* What this task involves *
Leaving out the images, repeat all the lines below exactly.

(Collected data)
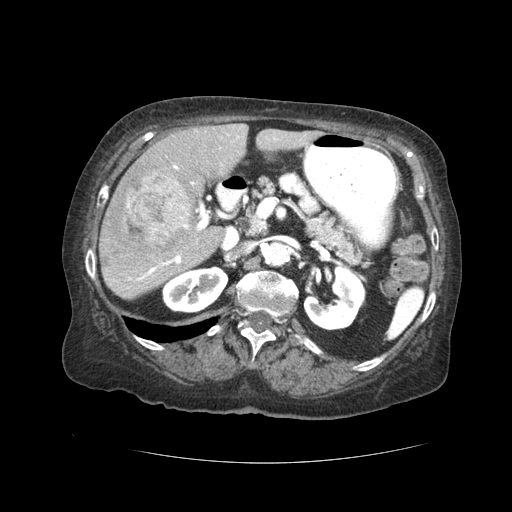
Contrast-enhanced abdominal CT (liver protocol), one axial slice. Slice 16 of 59 in the series (ordered by position). Soft-tissue window (W 400 / L 40 HU). 2.5 mm slice thickness. 512 × 512 image matrix. Case-level facts recorded for this patient, not image findings: diagnosis: hepatocellular carcinoma (patient treated with transarterial chemoembolisation; whether this scan precedes or follows treatment is not stated here); TNM stage (as recorded): Stage-I; Child-Pugh class: A.
Outlined on this slice (semi-automatically segmented with operator editing):
- liver parenchyma outside the tumour (the mass and vessels are separate outlines, so this box may not span the whole liver): box from (x=98, y=124) to (x=318, y=300) px
- mass: (x=111, y=173)–(x=193, y=244)
- portal vein: (x=128, y=136)–(x=276, y=281)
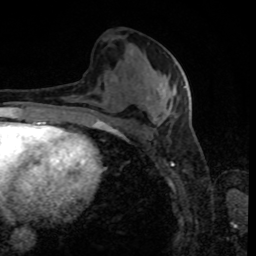
Breast MRI, one axial slice; position 40 of 80 along the scan axis; cropped to one breast; dynamic contrast-enhanced series, time point 2 of 8 at this slice position (early post-contrast); 1.5 T; TE 4.2 ms, TR 7 ms; 2 mm slice thickness; 256 × 256 image matrix, field of view 170 × 170 mm. Female patient.
Annotated regions visible in this slice (semi-automatically segmented with operator editing):
- enhancing-tissue mask used for the functional tumour volume (all voxels passing the contrast-enhancement thresholds inside the analysis volume; usually the tumour): bounding box [x1, y1, x2, y2] px = [80, 86, 186, 120]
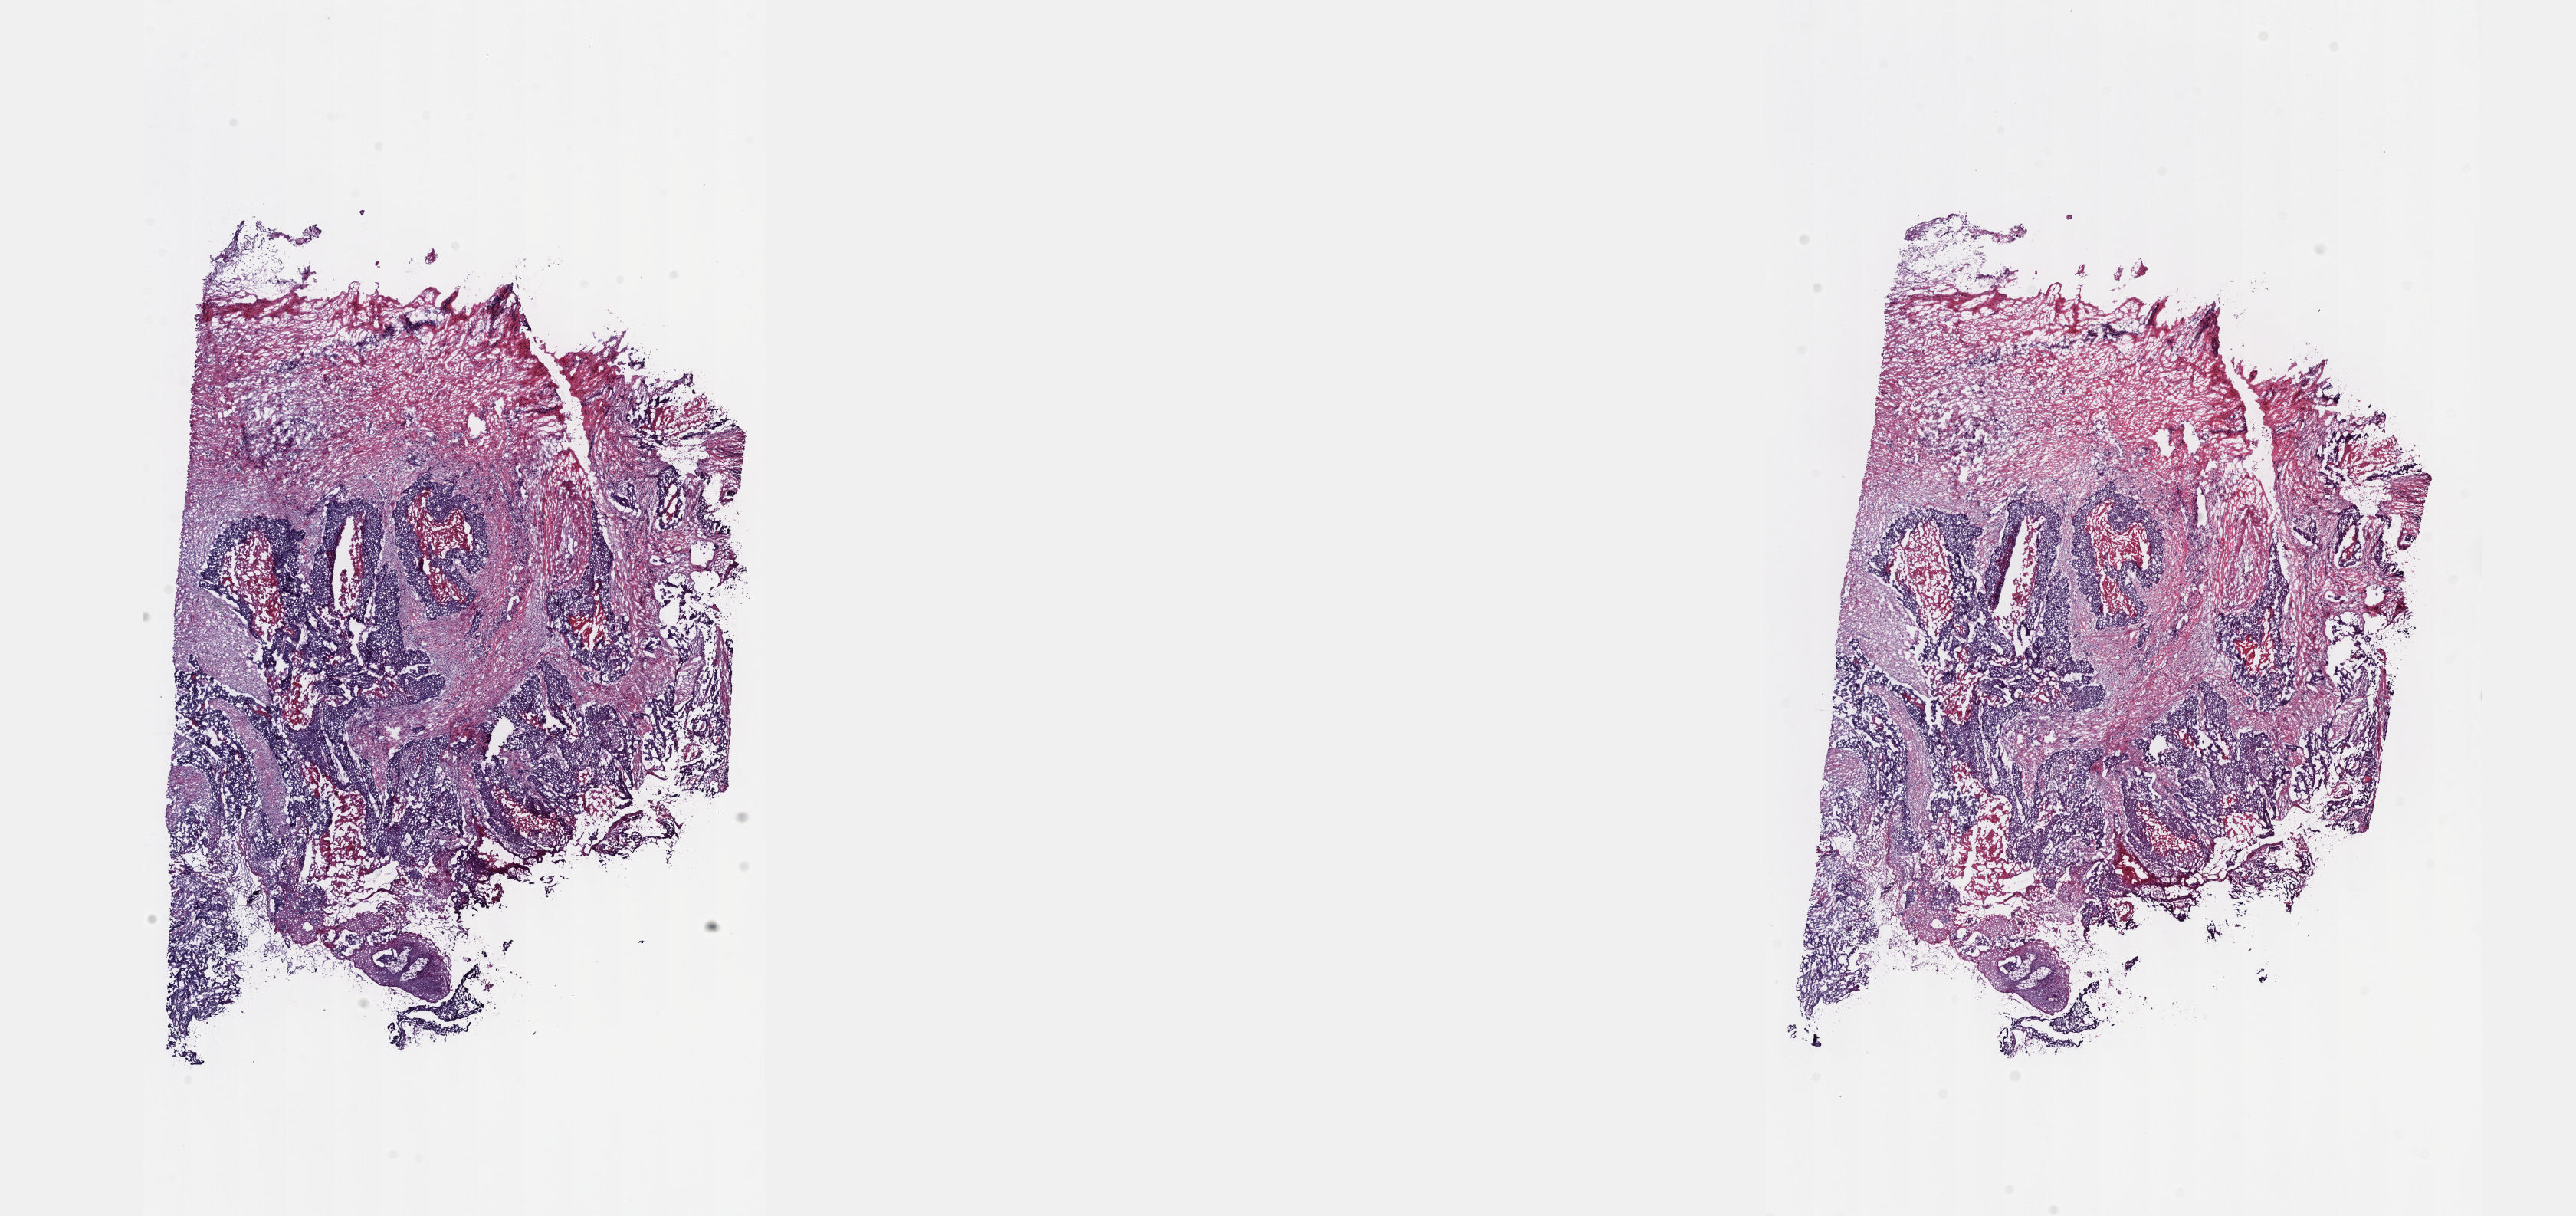
Digitized H&E-stained tissue section (whole slide) — a low-resolution overview of the entire scanned area, about 27.2 x 12.8 mm (slide scanned at 40x), frozen section from the top of the tissue portion, head and neck, primary tumour sample. Male, age 59 years at initial diagnosis. Composition of this section per pathologist review: tumour cells 70%, tumour nuclei 70%, normal cells 0%, stromal cells 30%, necrosis 0%. Inflammatory infiltration, as recorded: lymphocyte infiltration 10%, monocyte infiltration 0%, neutrophil infiltration 0%.
* histologic diagnosis: Basaloid squamous cell carcinoma
* laterality: left
* AJCC pathologic stage: IVA (7th edition)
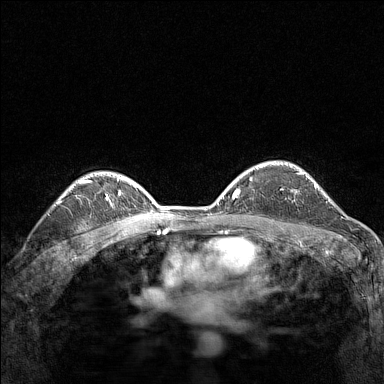
Breast MRI (dynamic contrast-enhanced), one axial slice; slice 106 of 160 in the series (ordered by position); dynamic contrast-enhanced series, time point 2 of 7 at this slice position (early post-contrast); 1.5 T; TE 1.8 ms, TR 5 ms; 384 × 384 image matrix, field of view 280 × 280 mm. Female patient.
Annotated regions visible in this slice (semi-automatic segmentation, software-assisted and operator-edited):
- enhancing-tissue mask used for the functional tumour volume (all voxels passing the contrast-enhancement thresholds inside the analysis volume; usually the tumour): bounding box [x1, y1, x2, y2] px = [281, 189, 296, 202]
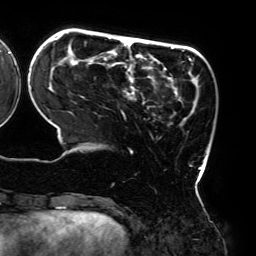
Breast MRI (dynamic contrast-enhanced), one axial slice; position 54 of 192 along the scan axis; cropped to one breast; dynamic contrast-enhanced series, time point 2 of 6 at this slice position (early post-contrast); 3 T; TE 4.2 ms, TR 7.8 ms; 1.2 mm slice thickness; 256 × 256 image matrix, field of view 240 × 240 mm. Female patient.
Structures marked on this image (semi-automatic segmentation, software-assisted and operator-edited):
- enhancing-tissue mask used for the functional tumour volume (all voxels passing the contrast-enhancement thresholds inside the analysis volume; usually the tumour): bounding box (x1, y1, x2, y2) in pixels: (50, 35, 202, 181)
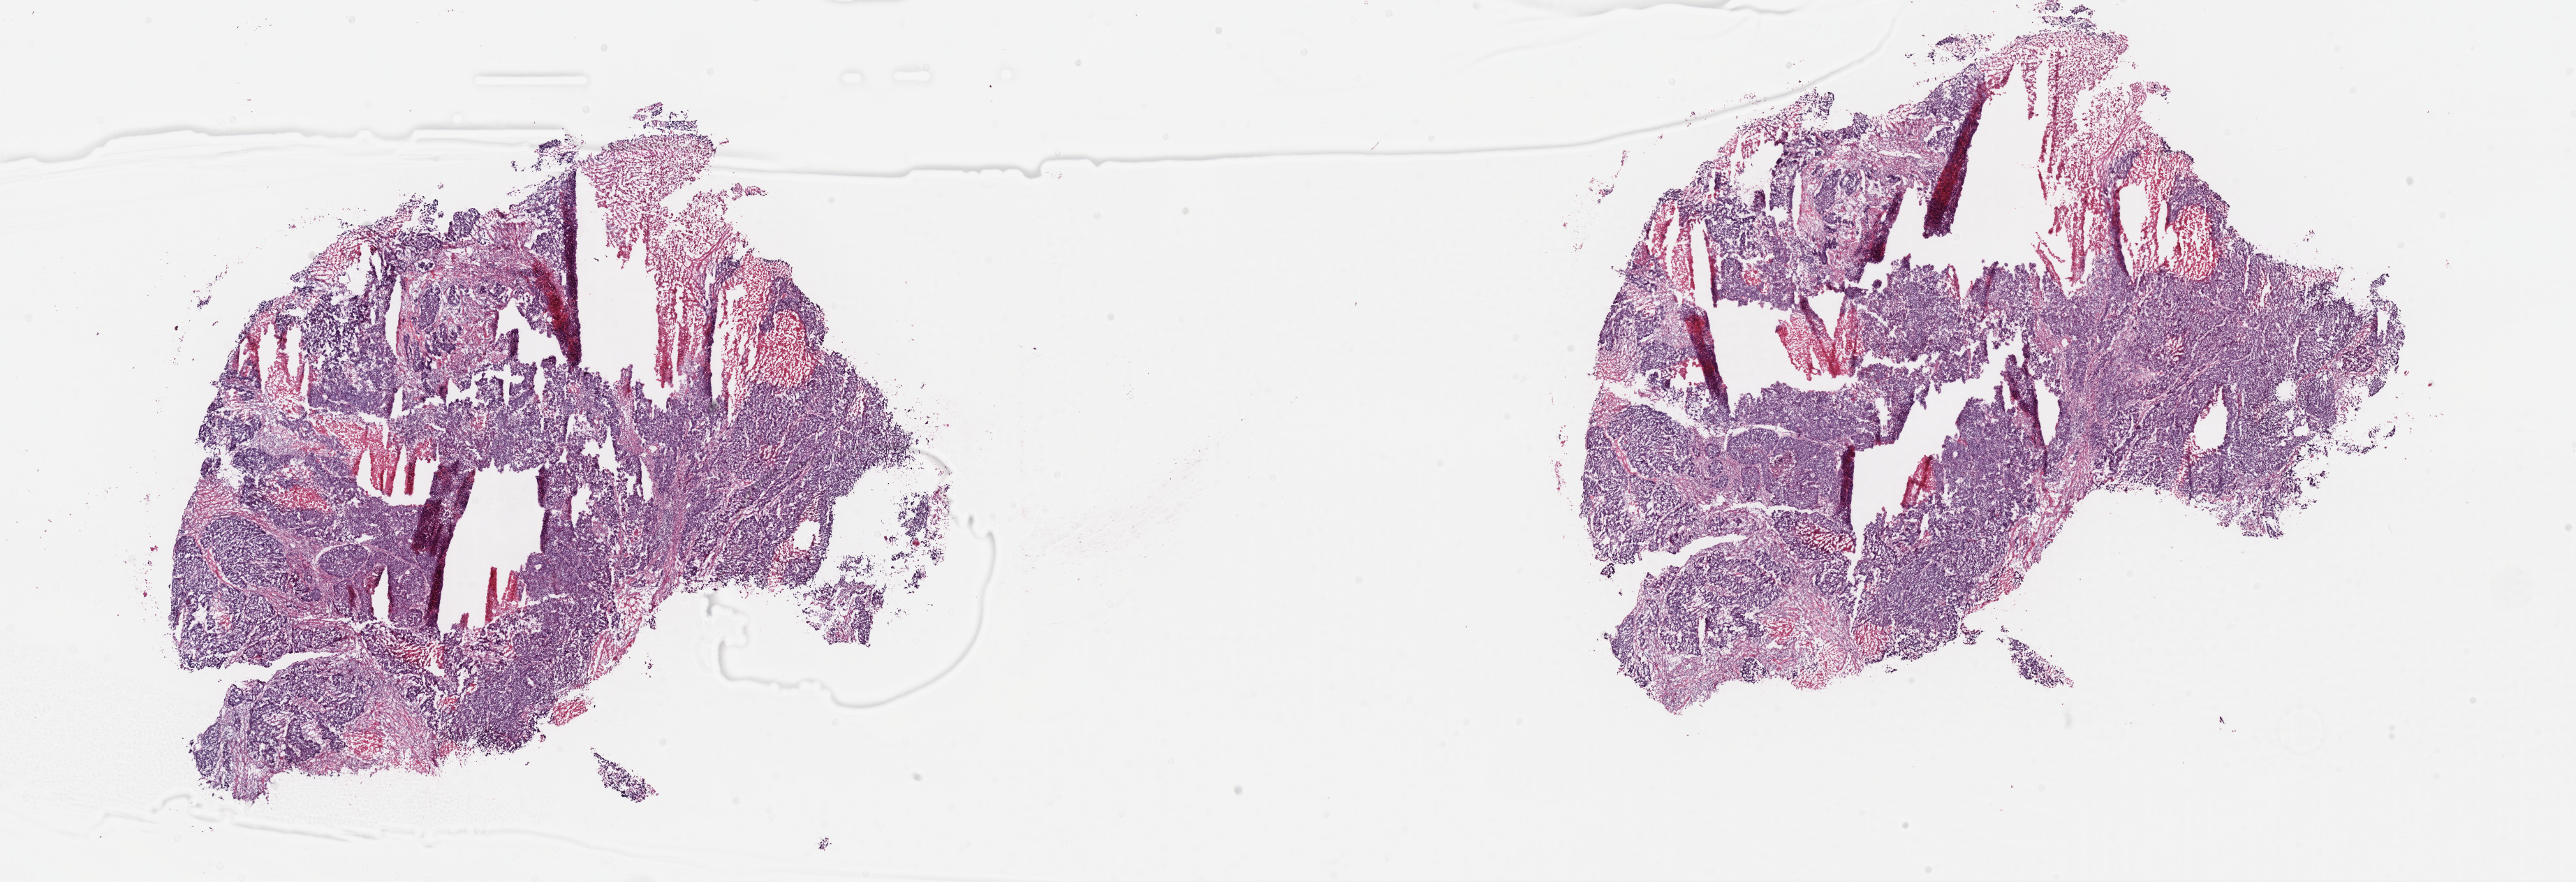
Digitized H&E tissue section (whole slide), shown as a low-resolution overview of the whole scanned area (about 29.1 x 10.0 mm, acquisition: 40x scan); frozen section from the top of the tissue portion; sample: primary tumour, uterus. Female, age 76 years at initial diagnosis. Histologic grade: G3 (poorly differentiated). Composition of this section per pathologist review: tumour cells 75%, tumour nuclei 90%, normal cells 0%, stromal cells 20%, necrosis 5%. Inflammatory infiltration, as recorded: lymphocyte infiltration 5%, monocyte infiltration 3%, neutrophil infiltration 0%.
Pathologic diagnosis: Endometrioid adenocarcinoma, NOS. FIGO stage: IA. Lymph nodes positive (case pathology): 0 of 4 examined.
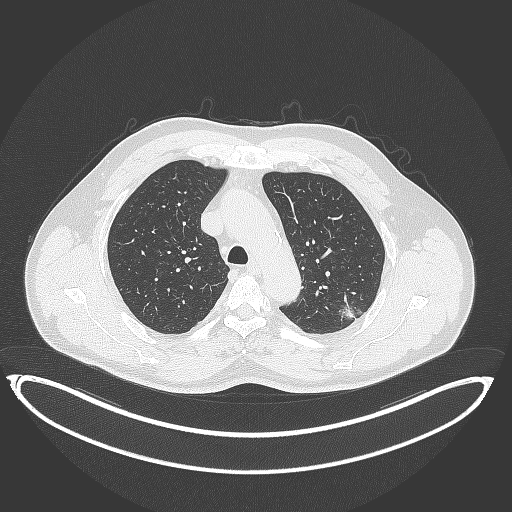
Chest CT, one axial slice. Slice 269 of 399 in the series (ordered by position). Reconstruction kernel B70f. Lung window (W 1500 / L -600 HU). 512 × 512 image matrix. Patient: male, 58 years. Case-level facts recorded for this patient, not image findings: clinical TNM (as recorded): T1c N0 M0; histopathological grade: G1-2.
Structures marked on this image (bounding box drawn by a radiologist):
- lung tumour (recorded histology: adenocarcinoma): bounding box [x1, y1, x2, y2] px = [338, 296, 363, 327]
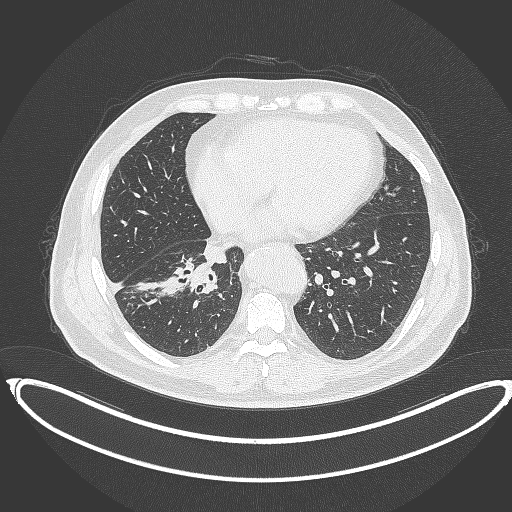
Chest CT, one axial slice. Reconstruction kernel B70f. Lung window (W 1500 / L -600 HU). 1 mm slice thickness. 512 × 512 image matrix, field of view 448 × 448 mm. Male patient, age 61 years. Case-level facts recorded for this patient, not image findings: clinical TNM (as recorded): T1b N1 M0.
Outlined on this slice (bounding box drawn by a radiologist):
- lung tumour (recorded histology: squamous cell carcinoma): box from (x=162, y=259) to (x=217, y=300) px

* Exercise result *
Contrast-enhanced abdominal CT (liver protocol), one axial slice. Slice 16 of 59 in the series (ordered by position). Soft-tissue window (W 400 / L 40 HU). 2.5 mm slice thickness. 512 × 512 image matrix. Case-level facts recorded for this patient, not image findings: diagnosis: hepatocellular carcinoma (patient treated with transarterial chemoembolisation; whether this scan precedes or follows treatment is not stated here); TNM stage (as recorded): Stage-I; Child-Pugh class: A.
Outlined on this slice (semi-automatically segmented with operator editing):
- liver parenchyma outside the tumour (the mass and vessels are separate outlines, so this box may not span the whole liver): box from (x=98, y=124) to (x=318, y=300) px
- mass: (x=111, y=173)–(x=193, y=244)
- portal vein: (x=128, y=136)–(x=276, y=281)
Breast MRI, one axial slice; position 40 of 80 along the scan axis; cropped to one breast; dynamic contrast-enhanced series, time point 2 of 8 at this slice position (early post-contrast); 1.5 T; TE 4.2 ms, TR 7 ms; 2 mm slice thickness; 256 × 256 image matrix, field of view 170 × 170 mm. Female patient.
Annotated regions visible in this slice (semi-automatically segmented with operator editing):
- enhancing-tissue mask used for the functional tumour volume (all voxels passing the contrast-enhancement thresholds inside the analysis volume; usually the tumour): bounding box [x1, y1, x2, y2] px = [80, 86, 186, 120]
Digitized H&E-stained tissue section (whole slide) — a low-resolution overview of the entire scanned area, about 27.2 x 12.8 mm (slide scanned at 40x), frozen section from the top of the tissue portion, head and neck, primary tumour sample. Male, age 59 years at initial diagnosis. Composition of this section per pathologist review: tumour cells 70%, tumour nuclei 70%, normal cells 0%, stromal cells 30%, necrosis 0%. Inflammatory infiltration, as recorded: lymphocyte infiltration 10%, monocyte infiltration 0%, neutrophil infiltration 0%.
* histologic diagnosis: Basaloid squamous cell carcinoma
* laterality: left
* AJCC pathologic stage: IVA (7th edition)
Breast MRI (dynamic contrast-enhanced), one axial slice; slice 106 of 160 in the series (ordered by position); dynamic contrast-enhanced series, time point 2 of 7 at this slice position (early post-contrast); 1.5 T; TE 1.8 ms, TR 5 ms; 384 × 384 image matrix, field of view 280 × 280 mm. Female patient.
Annotated regions visible in this slice (semi-automatic segmentation, software-assisted and operator-edited):
- enhancing-tissue mask used for the functional tumour volume (all voxels passing the contrast-enhancement thresholds inside the analysis volume; usually the tumour): bounding box [x1, y1, x2, y2] px = [281, 189, 296, 202]
Breast MRI (dynamic contrast-enhanced), one axial slice; position 54 of 192 along the scan axis; cropped to one breast; dynamic contrast-enhanced series, time point 2 of 6 at this slice position (early post-contrast); 3 T; TE 4.2 ms, TR 7.8 ms; 1.2 mm slice thickness; 256 × 256 image matrix, field of view 240 × 240 mm. Female patient.
Structures marked on this image (semi-automatic segmentation, software-assisted and operator-edited):
- enhancing-tissue mask used for the functional tumour volume (all voxels passing the contrast-enhancement thresholds inside the analysis volume; usually the tumour): bounding box (x1, y1, x2, y2) in pixels: (50, 35, 202, 181)
Digitized H&E tissue section (whole slide), shown as a low-resolution overview of the whole scanned area (about 29.1 x 10.0 mm, acquisition: 40x scan); frozen section from the top of the tissue portion; sample: primary tumour, uterus. Female, age 76 years at initial diagnosis. Histologic grade: G3 (poorly differentiated). Composition of this section per pathologist review: tumour cells 75%, tumour nuclei 90%, normal cells 0%, stromal cells 20%, necrosis 5%. Inflammatory infiltration, as recorded: lymphocyte infiltration 5%, monocyte infiltration 3%, neutrophil infiltration 0%.
Pathologic diagnosis: Endometrioid adenocarcinoma, NOS. FIGO stage: IA. Lymph nodes positive (case pathology): 0 of 4 examined.
Chest CT, one axial slice. Slice 269 of 399 in the series (ordered by position). Reconstruction kernel B70f. Lung window (W 1500 / L -600 HU). 512 × 512 image matrix. Patient: male, 58 years. Case-level facts recorded for this patient, not image findings: clinical TNM (as recorded): T1c N0 M0; histopathological grade: G1-2.
Structures marked on this image (bounding box drawn by a radiologist):
- lung tumour (recorded histology: adenocarcinoma): bounding box [x1, y1, x2, y2] px = [338, 296, 363, 327]
Chest CT, one axial slice. Reconstruction kernel B70f. Lung window (W 1500 / L -600 HU). 1 mm slice thickness. 512 × 512 image matrix, field of view 448 × 448 mm. Male patient, age 61 years. Case-level facts recorded for this patient, not image findings: clinical TNM (as recorded): T1b N1 M0.
Outlined on this slice (bounding box drawn by a radiologist):
- lung tumour (recorded histology: squamous cell carcinoma): box from (x=162, y=259) to (x=217, y=300) px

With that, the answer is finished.